李苏依旧没什么表情,李贞却有些落寞地看向李苏。
“还没。”李苏说。
李晚语重心长道:“也要抓紧啊,既然两情相悦,人家不主动,你也该主动些才是。”
李苏道:“是,母亲。”
李晚叹了声气:“去吧。”
李苏和李贞走出乾清宫,李苏默默看了李贞一眼,李贞低垂下头,又抬头看向李苏,李苏转身向东宫而去。
李贞看着他,夕阳从对面照射而来,将李苏的身侧镀上金边,李贞转身,向和阳殿而去。
李苏转身,看着李贞的背影,心隐隐作痛,他努力压制着这份痛苦,毅然决然向夕阳而行。
李贞转身,看向隐没在夕阳中的人影,泪水无声地从眼角滑落。
临近年关,两人就这么不尴不尬地相处了大半年,直到除夕夜宴,众臣相聚,他们仍是一副熟悉的陌生人的模样。
“岁末年关,诸位忙碌一年,为我大燕建设呕心沥血,朕替天下百姓谢过诸位,也愿新的一年诸位身体康健,工作再创辉煌。”李晚举起酒盅。
众大臣俱道:“谢陛下!”
李苏与李贞就坐在对面,李贞看向李苏,李苏淡淡地看了他一眼,便夹了一颗花生豆在嘴里默默咀嚼着。

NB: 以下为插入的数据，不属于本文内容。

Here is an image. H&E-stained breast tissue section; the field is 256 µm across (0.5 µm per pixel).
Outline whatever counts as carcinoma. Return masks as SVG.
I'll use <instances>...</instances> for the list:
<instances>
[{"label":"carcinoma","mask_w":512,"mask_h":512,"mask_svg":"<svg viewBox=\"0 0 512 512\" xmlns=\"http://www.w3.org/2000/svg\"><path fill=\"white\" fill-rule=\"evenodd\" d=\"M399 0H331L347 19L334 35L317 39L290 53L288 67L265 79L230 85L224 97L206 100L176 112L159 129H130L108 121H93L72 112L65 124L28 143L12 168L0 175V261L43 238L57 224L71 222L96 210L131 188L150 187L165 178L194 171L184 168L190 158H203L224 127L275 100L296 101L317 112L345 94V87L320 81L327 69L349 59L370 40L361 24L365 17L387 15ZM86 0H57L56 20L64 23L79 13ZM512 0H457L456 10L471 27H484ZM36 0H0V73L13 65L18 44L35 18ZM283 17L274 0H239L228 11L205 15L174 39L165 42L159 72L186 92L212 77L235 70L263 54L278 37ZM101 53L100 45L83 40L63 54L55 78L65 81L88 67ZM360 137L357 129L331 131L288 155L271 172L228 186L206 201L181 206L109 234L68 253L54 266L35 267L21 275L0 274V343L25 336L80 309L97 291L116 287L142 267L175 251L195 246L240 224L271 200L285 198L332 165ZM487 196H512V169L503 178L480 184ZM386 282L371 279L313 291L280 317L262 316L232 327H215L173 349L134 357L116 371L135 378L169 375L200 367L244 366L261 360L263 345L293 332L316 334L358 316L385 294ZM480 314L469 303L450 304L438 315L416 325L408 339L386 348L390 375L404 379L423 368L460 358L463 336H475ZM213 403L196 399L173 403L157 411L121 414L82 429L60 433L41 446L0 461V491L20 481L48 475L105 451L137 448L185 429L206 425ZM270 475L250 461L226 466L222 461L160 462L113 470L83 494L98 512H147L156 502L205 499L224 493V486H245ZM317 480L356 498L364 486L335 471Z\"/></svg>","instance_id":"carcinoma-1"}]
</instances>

“不过要说今年最大的功臣,还是二皇子殿下,殿下心系百姓,在南江水患期间救助无家可归的孩子,又参与河道修整,真是未来可期啊。”
“陛下能得此子,是我大燕之福!”
期间,以刘有之和张展文为首的官员对李贞纷纷表示赞叹。
“诸位爱卿谬赞了。贞儿还年轻,以后历练的机会很多,如有不懂之处,也希望诸位爱卿能指点一二。”李晚看向李贞,挑挑眉。
李贞急得看向李苏,李苏却只是低着头,什么也不说。
“唉,张大人刘大人这话本将军就不爱听了。”这时,陈正千道,“你们光会夸二皇子,可是太子殿下也并不逊色吧?”
张展文和刘有之连忙尴尬地咳嗽几声,敷衍道:“是是,太子殿下沉稳谨慎,有他协助陛下办事,自然是妥帖的。”
“什么叫协助陛下办事?”陈正千提高声调,语气充满不悦,“皇子苏是大燕皇室继承人,是未来的天子,在下看张大人和刘大人似乎心有不甘啊。”
“什么叫心有不甘?陈将军可莫要血口喷人!”张展文道。
“陛下!臣与张大人这么多年为大燕鞠躬尽瘁,死而后已,可陈将军却曲解臣的意思,这是想陷臣于不忠不义啊!”刘有之也连忙叫苦不迭。
“你们两个……”
“行了,陈正千,都少说两句吧。”李晚道,“朕刚好有一事要宣布。”
她扫视了一遍下面的众臣:“朕决定封李贞为永安王,以淮北为封地,待太子完婚之后行册封礼。”
李晚说完,在场众人面面相觑,心中自有琢磨。